### TEXTE RETENU
+--

2011 – 2012

Le séminaire a eu lieu les jeudis 20 octobre 2011, 27 janvier 2012, 29 mars 2012 et 24 mai 2012.

20 octobre 2011

  • Jérémie Bouttier (IPHT, CEA et LIAFA, CNRS et Université Paris Diderot),
    Des boucles sur les cartes aléatoires.
    Transparents.
Introduit en physique statistique, le modèle $O(n)$ peut être formulé en termes de boucles évitantes (ou cycles disjoints) sur un graphe, $n$ jouant le rôle d'un poids par boucle. Ce modèle a été naturellement considéré sur les cartes aléatoires et, dans certains cas, "résolu" à l'aide d'intégrales matricielles. Nous proposons ici une nouvelle approche combinatoire à ce modèle. Le problème combinatoire consiste à énumérer les cartes planaires munies d'une configuration de boucles évitantes. A une telle carte, l'opération consistant à effacer toutes les boucles et leurs intérieurs associe une autre carte, sans boucles mais à "trous". Cette opération n'est bien sûr pas bijective, mais donne une décomposition qui se traduit par des relations de substitutions entre séries génératrices, que nous pouvons résoudre explicitement dans certains cas. En termes probabilistes, notre décomposition établit un lien entre le modèle $O(n)$ et le modèle des "cartes stables" introduit par Le Gall et Miermont. Travail en collaboration avec G. Borot et E. Guitter
  • Nicolas Broutin (INRIA Rocquencourt),
    Recherches partiellement spécifiées dans les arbres multidimensionnels.
    Transparents.
Nous considérons la recherche d'éléments dans des structures de données multidimensionnelles (quad trees, k-d trees), en particulier lorsque certaines coordonnées ne sont pas spécifiées (partial match query). Nous supposons que les données consistent en un ensemble de points uniformes dans le carré unité. Pour ce modèle, dans une structure contenant $n$ points, Flajolet et Puech ont montré que le nombre de noeuds $C_n(U)$ à visiter pour répondre à une requête demandant l'ensemble des données dont la première coordonnée est $x=U$ est tel que $E[C_n]\sim \kappa n^{\beta}$, où $\kappa$ et $\beta$ sont des constantes explicites. Nous développons une approche basée sur l'analyse des coûts $C_n(s)$ pour des requêtes à $x=s$ fixé. Nous donnons en particulier des estimations précises de la variance et de la distribution limite de $C_n(s)$ lorsque $n\to\infty$. Nos résultats permettent de décrire un processus limite pour $C_n(s)$ lorsque $s$ varie dans $(0,1)$. Nous en déduisons par exemple que le coût de la pire requête est aussi de la forme $\kappa' n^{\beta}$, pour la puissance $\beta$ que précédemment.

+--

[Extraits du jeu de données]
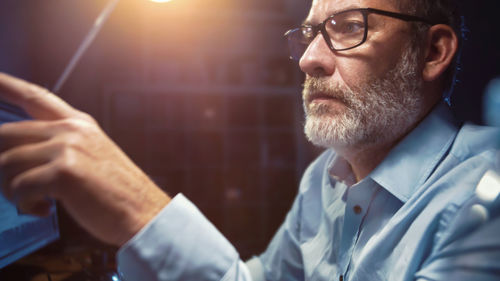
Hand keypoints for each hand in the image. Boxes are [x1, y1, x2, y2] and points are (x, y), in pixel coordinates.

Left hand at [0, 73, 170, 245]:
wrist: (144, 212)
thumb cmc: (117, 193)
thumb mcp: (93, 157)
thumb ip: (60, 147)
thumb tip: (17, 157)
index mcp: (79, 124)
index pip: (35, 96)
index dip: (7, 85)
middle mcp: (71, 130)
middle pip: (5, 135)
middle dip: (0, 167)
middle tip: (15, 188)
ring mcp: (68, 148)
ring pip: (6, 164)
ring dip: (12, 192)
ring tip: (36, 202)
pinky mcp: (64, 172)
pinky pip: (18, 188)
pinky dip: (25, 205)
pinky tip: (45, 210)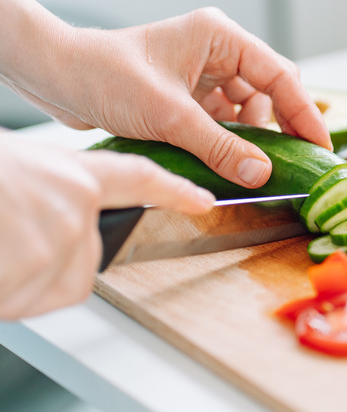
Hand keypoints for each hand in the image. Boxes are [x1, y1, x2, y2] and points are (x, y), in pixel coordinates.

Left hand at [0, 0, 331, 188]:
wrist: (58, 79)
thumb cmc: (106, 75)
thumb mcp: (170, 116)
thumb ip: (220, 146)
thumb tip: (261, 173)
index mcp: (220, 37)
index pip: (280, 75)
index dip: (305, 113)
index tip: (322, 146)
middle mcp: (217, 52)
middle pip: (269, 93)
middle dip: (281, 129)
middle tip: (297, 163)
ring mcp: (204, 75)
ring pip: (248, 112)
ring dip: (252, 140)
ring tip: (255, 167)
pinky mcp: (191, 96)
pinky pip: (225, 123)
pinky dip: (230, 144)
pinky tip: (232, 162)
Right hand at [0, 134, 214, 319]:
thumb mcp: (15, 171)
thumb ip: (48, 194)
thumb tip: (50, 218)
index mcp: (69, 172)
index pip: (139, 178)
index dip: (174, 190)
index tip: (203, 199)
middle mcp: (74, 204)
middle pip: (87, 258)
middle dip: (51, 263)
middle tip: (9, 242)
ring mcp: (57, 238)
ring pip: (53, 282)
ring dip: (18, 278)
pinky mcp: (35, 268)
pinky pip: (25, 299)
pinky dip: (4, 291)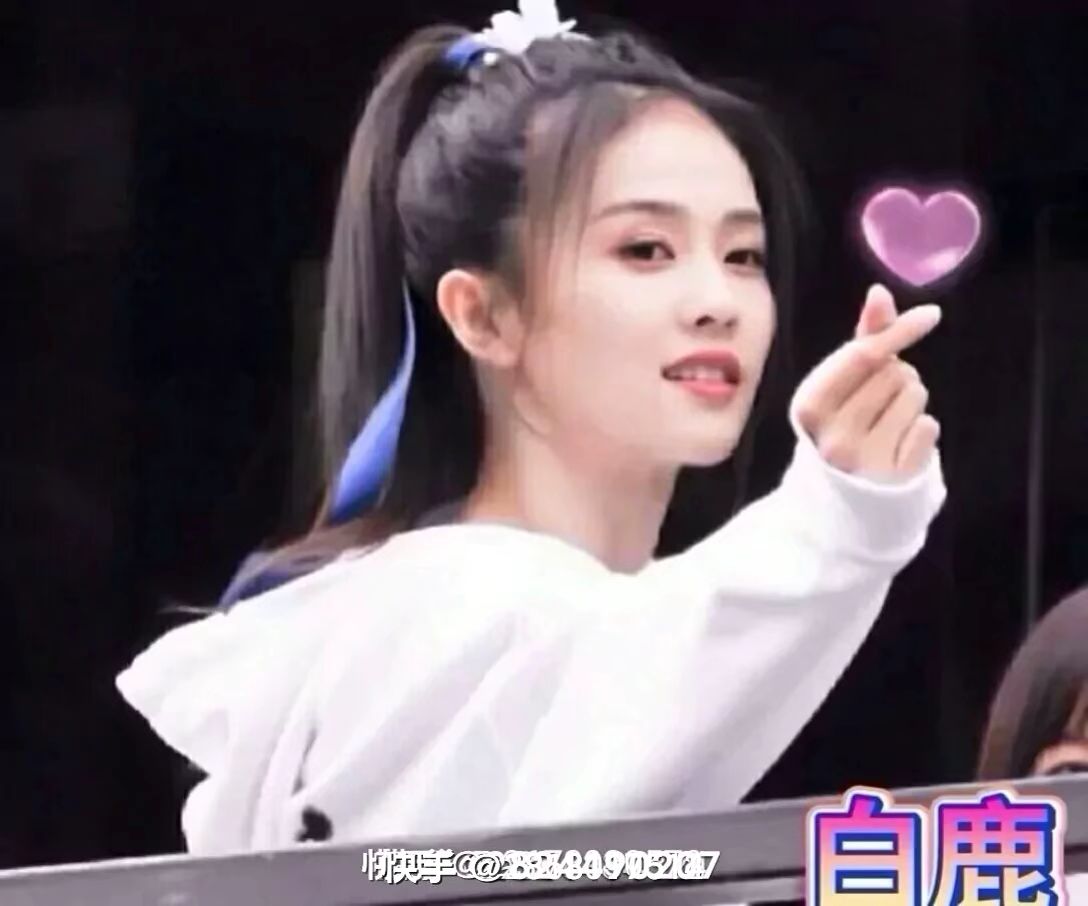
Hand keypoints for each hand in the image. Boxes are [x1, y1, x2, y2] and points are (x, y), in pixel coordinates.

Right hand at [790, 285, 941, 480]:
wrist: (842, 492)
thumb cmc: (842, 422)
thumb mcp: (840, 382)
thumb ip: (864, 337)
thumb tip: (879, 292)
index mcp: (809, 406)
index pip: (863, 356)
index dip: (899, 331)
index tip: (931, 315)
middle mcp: (833, 435)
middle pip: (895, 374)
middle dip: (897, 378)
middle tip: (878, 400)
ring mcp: (864, 461)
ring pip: (916, 398)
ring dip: (911, 402)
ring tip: (888, 421)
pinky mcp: (895, 477)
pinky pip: (929, 428)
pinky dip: (922, 430)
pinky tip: (900, 443)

+--

### D'APRÈS LES INFORMATIONS
1. Reprenez le passage du texte sur le séminaire allant de « 2011 – 2012 » jusqu'à « les cartes aléatoires. » inclus, en remplaçant « cartes aléatoires » par « cartes planaires aléatoires ».
2. Résumez le texte sur le séminaire en deux phrases.
Les items ne sont d'aucune utilité ici.

### RÉPONSES AUX CONSIGNES
1.
2011 – 2012

Le séminaire a eu lieu les jeudis 20 octobre 2011, 27 janvier 2012, 29 mars 2012 et 24 mai 2012.

20 octobre 2011

  • Jérémie Bouttier (IPHT, CEA et LIAFA, CNRS et Université Paris Diderot),
    Des boucles sur les cartes planaires aléatoires.

2. Le séminaire s'est tenu les jeudis 20 octobre 2011, 27 janvier 2012, 29 mars 2012 et 24 mai 2012. Lors de la séance du 20 octobre 2011, Jérémie Bouttier a proposé une nouvelle approche combinatoire du modèle $O(n)$ sur les cartes aléatoires, qui établit un lien avec le modèle des cartes stables, et Nicolas Broutin a présenté une analyse des coûts des recherches partiellement spécifiées dans les arbres multidimensionnels, avec des estimations précises de leur variance et de leur distribution limite.